Chemicals production capacity in the Kingdom increased by almost 10 percent from 2007 to 2012, allowing the company to capture additional value from its hydrocarbon resources, says Warren Wilder, vice president of Saudi Aramco Chemicals in a recent interview during the annual Gulf Petrochemicals and Chemicals Association (GPCA) forum.
However, it is not enough anymore for petrochemical companies in the GCC states (Gulf Cooperation Coouncil) to maintain a steady output of products that are exported overseas for conversion and manufacturing. These products should form the basis for local conversion industries, said Wilder, which would offer “wide-ranging socioeconomic benefits, including the creation of employment opportunities, and the growth and diversification of national economies.”
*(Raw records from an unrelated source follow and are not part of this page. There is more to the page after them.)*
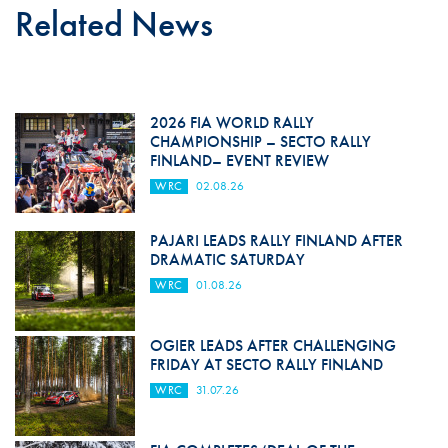
Related News
2026 FIA WORLD RALLY
CHAMPIONSHIP – SECTO RALLY
FINLAND– EVENT REVIEW
WRC
02.08.26
PAJARI LEADS RALLY FINLAND AFTER
DRAMATIC SATURDAY
WRC
01.08.26
OGIER LEADS AFTER CHALLENGING
FRIDAY AT SECTO RALLY FINLAND
WRC
31.07.26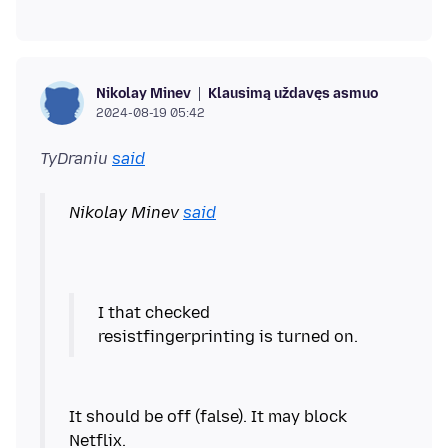
Klausimą uždavęs asmuo
Nikolay Minev
2024-08-19 05:42
TyDraniu
said
Nikolay Minev
said
I that checked
It should be off (false). It may block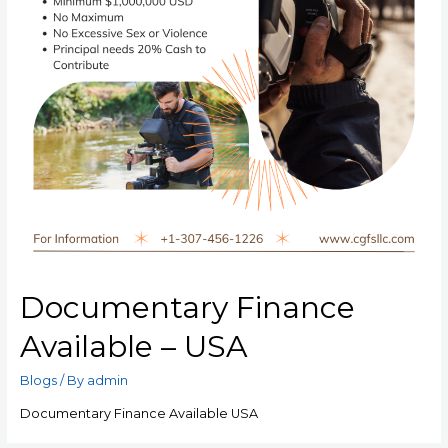
Documentary Finance
Available – USA
Blogs
/ By
admin
Documentary Finance Available USA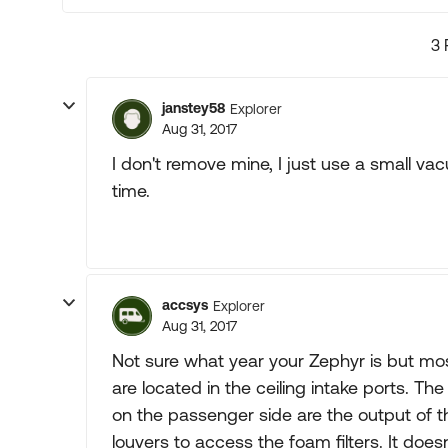
3 
janstey58
Explorer
Aug 31, 2017
I don't remove mine, I just use a small va
time.
accsys
Explorer
Aug 31, 2017
Not sure what year your Zephyr is but most
are located in the ceiling intake ports. Th
on the passenger side are the output of th
louvers to access the foam filters. It does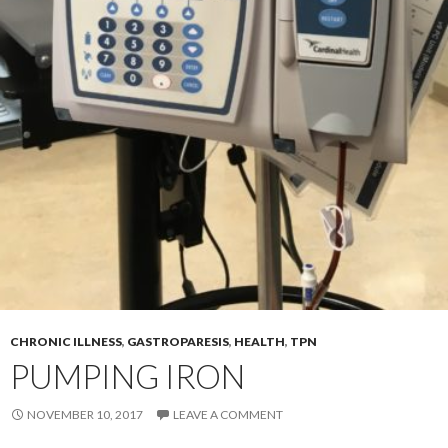
CHRONIC ILLNESS
,
GASTROPARESIS
,
HEALTH
,
TPN
PUMPING IRON
NOVEMBER 10, 2017
LEAVE A COMMENT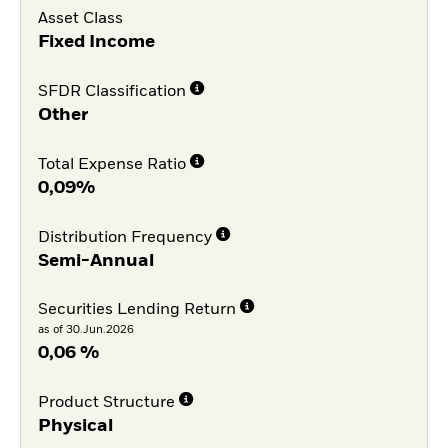
Asset Class
Fixed Income
SFDR Classification
Other
Total Expense Ratio
0,09%
Distribution Frequency
Semi-Annual
Securities Lending Return
as of 30.Jun.2026
0,06 %
Product Structure
Physical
Saudi Aramco is actively engaged in integrating its chemicals production with refinery assets, and shifting its focus to conversion industries. Saudi Aramco’s joint venture, Petro Rabigh, has a conversion park associated with it. The Rabigh PlusTech Park was the first industrial estate for conversion industries in the Kingdom that is fully occupied with local conversion and support industries.
To further promote local conversion, Saudi Aramco’s joint venture with Dow Chemical Company, Sadara, is developing a plug-and-play PlasChem Park, which will house downstream chemical manufacturers and plastics conversion industries. Wilder, who sits on Sadara’s Board of Directors, said the chemical plant will begin delivering products in the second half of 2015 that will complement inputs available locally from other downstream facilities in the Kingdom.
Saudi Aramco is also involved in chemicals manufacturing outside the GCC. “China is a large and growing market for chemicals and Aramco Asia already has a footprint in that country,” said Wilder. “For almost two years now Aramco Asia has been successfully marketing polymer products from the Fujian Refinery and Petrochemical Company (FREP).” The company is also in the process of seeking regulatory and other approvals for increasing its stake in S-Oil, a Korean integrated refinery and petrochemical complex, to 63.7 percent to enhance its presence in the growing Asian markets.
Saudi Aramco continues to look for opportunities in growing markets. Many of these opportunities will involve the integration of petrochemicals with the company’s growing international refinery portfolio.
“Our vision is to build an integrated downstream portfolio encompassing the entire value chain from crude supply, refining, petrochemicals and lubes to closely linked marketing and distribution channels, supported by world-class innovation and technologies,” concluded Wilder.